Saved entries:
▼
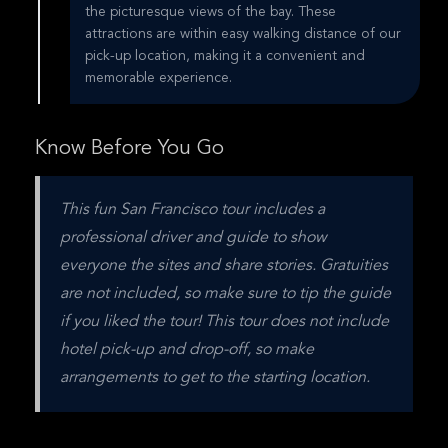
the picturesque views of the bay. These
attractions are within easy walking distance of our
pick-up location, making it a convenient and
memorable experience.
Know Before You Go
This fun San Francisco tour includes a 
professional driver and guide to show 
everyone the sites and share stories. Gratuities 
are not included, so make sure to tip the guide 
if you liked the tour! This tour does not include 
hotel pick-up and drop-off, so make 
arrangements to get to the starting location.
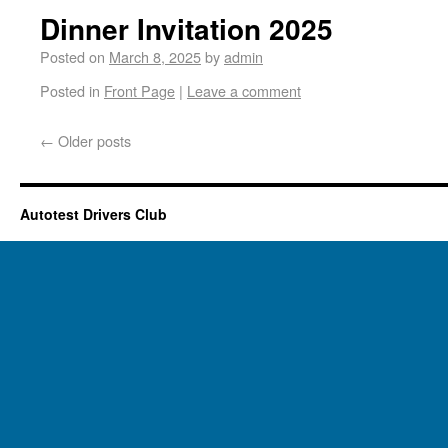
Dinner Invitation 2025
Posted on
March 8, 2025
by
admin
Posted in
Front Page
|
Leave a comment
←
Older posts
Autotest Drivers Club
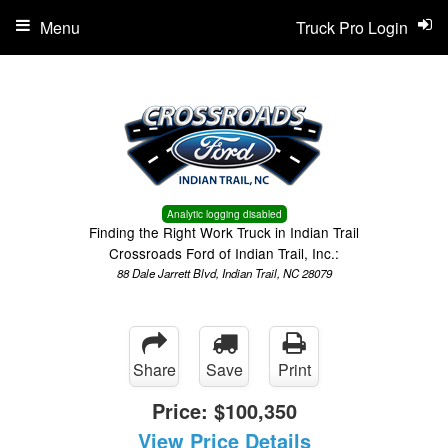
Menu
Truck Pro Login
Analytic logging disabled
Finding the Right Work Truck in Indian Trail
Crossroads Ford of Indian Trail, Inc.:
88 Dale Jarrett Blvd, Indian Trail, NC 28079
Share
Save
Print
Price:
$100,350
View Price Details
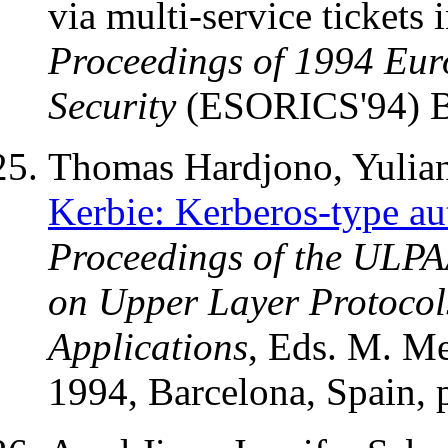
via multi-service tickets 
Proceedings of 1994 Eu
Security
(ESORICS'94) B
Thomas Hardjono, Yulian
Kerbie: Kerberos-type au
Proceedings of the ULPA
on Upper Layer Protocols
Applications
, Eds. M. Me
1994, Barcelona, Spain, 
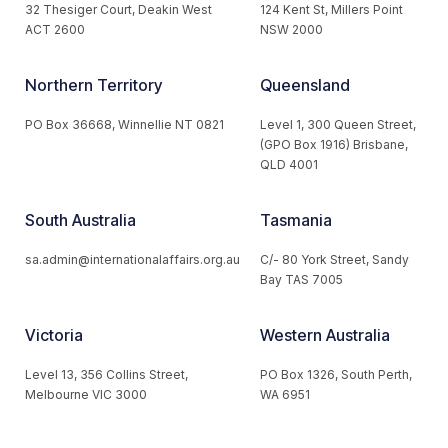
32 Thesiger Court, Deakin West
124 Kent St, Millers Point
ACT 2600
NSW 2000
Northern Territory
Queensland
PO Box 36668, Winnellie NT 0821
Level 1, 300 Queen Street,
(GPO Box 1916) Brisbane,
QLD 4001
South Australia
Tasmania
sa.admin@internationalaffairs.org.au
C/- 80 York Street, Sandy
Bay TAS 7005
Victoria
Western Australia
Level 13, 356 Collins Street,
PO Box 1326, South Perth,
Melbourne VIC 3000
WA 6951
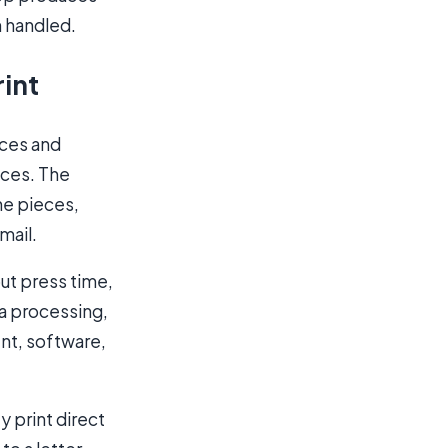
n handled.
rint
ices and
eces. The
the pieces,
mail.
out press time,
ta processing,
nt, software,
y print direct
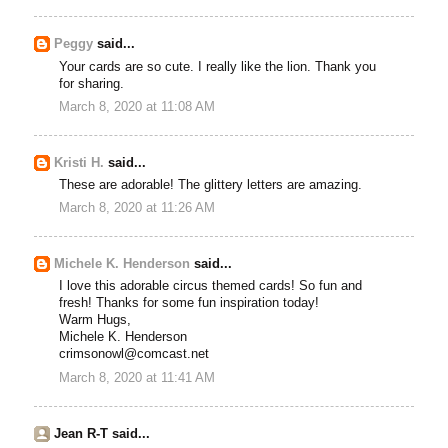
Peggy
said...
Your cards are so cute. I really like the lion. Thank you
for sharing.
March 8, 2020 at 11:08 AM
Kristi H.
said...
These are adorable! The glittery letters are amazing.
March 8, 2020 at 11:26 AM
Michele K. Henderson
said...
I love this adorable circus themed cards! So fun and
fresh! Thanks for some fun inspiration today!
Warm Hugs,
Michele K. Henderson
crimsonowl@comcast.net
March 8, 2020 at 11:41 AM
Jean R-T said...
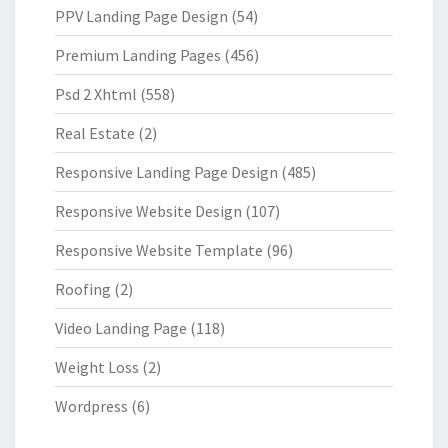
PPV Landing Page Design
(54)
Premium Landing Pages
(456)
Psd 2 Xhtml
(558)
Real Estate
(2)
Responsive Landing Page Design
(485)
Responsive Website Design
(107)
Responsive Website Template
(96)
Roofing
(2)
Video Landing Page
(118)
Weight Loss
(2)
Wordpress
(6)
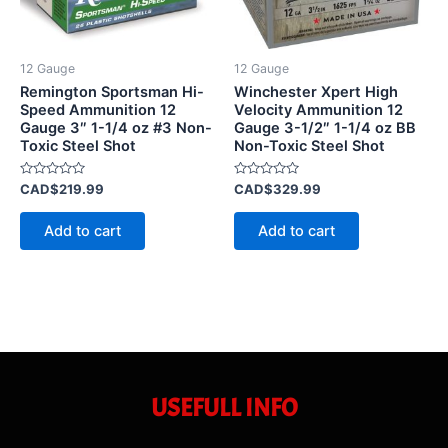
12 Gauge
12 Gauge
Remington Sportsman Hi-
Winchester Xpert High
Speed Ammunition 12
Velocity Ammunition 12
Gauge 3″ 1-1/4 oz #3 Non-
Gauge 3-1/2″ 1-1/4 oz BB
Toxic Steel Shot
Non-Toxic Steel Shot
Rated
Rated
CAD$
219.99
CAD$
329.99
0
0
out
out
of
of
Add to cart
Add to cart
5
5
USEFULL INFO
▲
Brief: Your copy of the records must match them exactly, except that no pictures appear in it.

Task answer:
the picturesque views of the bay. These
attractions are within easy walking distance of our
pick-up location, making it a convenient and
memorable experience.
Know Before You Go
This fun San Francisco tour includes a 
professional driver and guide to show 
everyone the sites and share stories. Gratuities 
are not included, so make sure to tip the guide 
if you liked the tour! This tour does not include 
hotel pick-up and drop-off, so make 
arrangements to get to the starting location.
Dinner Invitation 2025
Posted on
March 8, 2025
by
admin
Posted in
Front Page
|
Leave a comment
←
Older posts
Autotest Drivers Club
Menu
Truck Pro Login
Analytic logging disabled
Finding the Right Work Truck in Indian Trail
Crossroads Ford of Indian Trail, Inc.:
88 Dale Jarrett Blvd, Indian Trail, NC 28079
Share
Save
Print
Price:
$100,350
View Price Details
via multi-service tickets 
Proceedings of 1994 Eu
Security
(ESORICS'94) B
Thomas Hardjono, Yulian
Kerbie: Kerberos-type au
Proceedings of the ULPA
on Upper Layer Protocols
Applications
, Eds. M. Me
1994, Barcelona, Spain, 
32 Thesiger Court, Deakin West
124 Kent St, Millers Point
ACT 2600
NSW 2000
Northern Territory
Queensland
PO Box 36668, Winnellie NT 0821
Level 1, 300 Queen Street,
(GPO Box 1916) Brisbane,
QLD 4001
South Australia
Tasmania
sa.admin@internationalaffairs.org.au
C/- 80 York Street, Sandy
Bay TAS 7005
Victoria
Western Australia
Level 13, 356 Collins Street,
PO Box 1326, South Perth,
Melbourne VIC 3000
WA 6951
n handled.
rint
ices and
eces. The
the pieces,
mail.
out press time,
ta processing,
nt, software,
y print direct
Peggy
said...
Your cards are so cute. I really like the lion. Thank you
for sharing.
March 8, 2020 at 11:08 AM
Kristi H.
said...
These are adorable! The glittery letters are amazing.
March 8, 2020 at 11:26 AM
Michele K. Henderson
said...
I love this adorable circus themed cards! So fun and
fresh! Thanks for some fun inspiration today!
Warm Hugs,
Michele K. Henderson
crimsonowl@comcast.net
March 8, 2020 at 11:41 AM
Jean R-T said...
PPV Landing Page Design
(54)
Premium Landing Pages
(456)
Psd 2 Xhtml
(558)
Real Estate
(2)
Responsive Landing Page Design
(485)
Responsive Website Design
(107)
Responsive Website Template
(96)
Roofing
(2)
Video Landing Page
(118)
Weight Loss
(2)
Wordpress
(6)
12 Gauge
12 Gauge
Remington Sportsman Hi-
Winchester Xpert High
Speed Ammunition 12
Velocity Ammunition 12
Gauge 3″ 1-1/4 oz #3 Non-
Gauge 3-1/2″ 1-1/4 oz BB
Toxic Steel Shot
Non-Toxic Steel Shot
Rated
Rated
CAD$
219.99
CAD$
329.99
0
0
out
out
of
of
Add to cart
Add to cart
5
5
USEFULL INFO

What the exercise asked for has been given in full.